• GIVEN TEXT
/---

Thursday, May 18, 2006

Dreams and Prayers (or More Scenes from a Recuperation)

I don’t know what it means but I have had a couple of odd dreams since the surgery.

About two days after the surgery, I dreamt that I was walking around the hospital looking for the oxygen cannula, that two pronged plastic thing that sits under your nostrils and gives you oxygen. When I woke up, I discovered that I had knocked it away from my face, so I readjusted it and went back to sleep.

Two weeks ago, I had the oddest dream about my mother. In the dream, I was hurt and angry that, not only had she not come to see me when I was in the hospital, she had not even come up to see how I was doing now that I was home. She hadn’t even called. In the dream, I was getting more upset and angry that she was ignoring me. I woke up from the dream still feeling angry and hurt that she had not shown any concern about my surgery. It was a typical bad-dream emotional backwash. After a couple of minutes, when I was more awake, I remembered that my mother died more than 15 years ago. This made me feel sort of stupid at getting angry in the dream. Freud would probably have a field day over that one.

I also remember this odd reverie I had the first day or so after surgery. I was lying in the hospital bed, still sort of out of it from the anesthesia and the pain killers, and I decided that I ought to pray. So, I started saying an Our Father to myself.

Our heaven who art in Father. Not right.

Art Father who our in heaven. That sort of sounded right, but not quite. I tried that one again and got stuck on the Art Father part. Art. God. Creation and creator. I started this theological discussion with myself about God the creator and art being a creation and this went around in circles for a bit. I thought the whole thing was just blindingly brilliant and a major breakthrough in religious thought before I fell asleep again.

\---

• Saved data entries

/---

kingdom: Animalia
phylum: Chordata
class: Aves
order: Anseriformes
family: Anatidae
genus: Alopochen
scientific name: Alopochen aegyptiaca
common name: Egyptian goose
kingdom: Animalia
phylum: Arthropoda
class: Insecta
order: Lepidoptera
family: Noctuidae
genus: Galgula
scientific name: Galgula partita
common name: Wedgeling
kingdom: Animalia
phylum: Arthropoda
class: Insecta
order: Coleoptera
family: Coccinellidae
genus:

\---

• EXERCISE REQUIREMENTS
**a.** Answer these questions from the post on dreams and prayers:
(i) What was the writer searching the hospital for in the dream about two days after surgery?
(ii) How long ago had the writer's mother died?
(iii) What prayer did the writer start saying while lying in the hospital bed?
**b.** Edit the post on dreams and prayers by rewriting the passage starting at "Our heaven who" and ending at "fell asleep again.", with "circles" replaced by "loops".

• SOLUTIONS BELOW
**a.**
(i) The oxygen cannula.
(ii) More than 15 years ago.
(iii) An Our Father.

**b.**
Our heaven who art in Father. Not right.

Art Father who our in heaven. That sort of sounded right, but not quite. I tried that one again and got stuck on the Art Father part. Art. God. Creation and creator. I started this theological discussion with myself about God the creator and art being a creation and this went around in loops for a bit. I thought the whole thing was just blindingly brilliant and a major breakthrough in religious thought before I fell asleep again.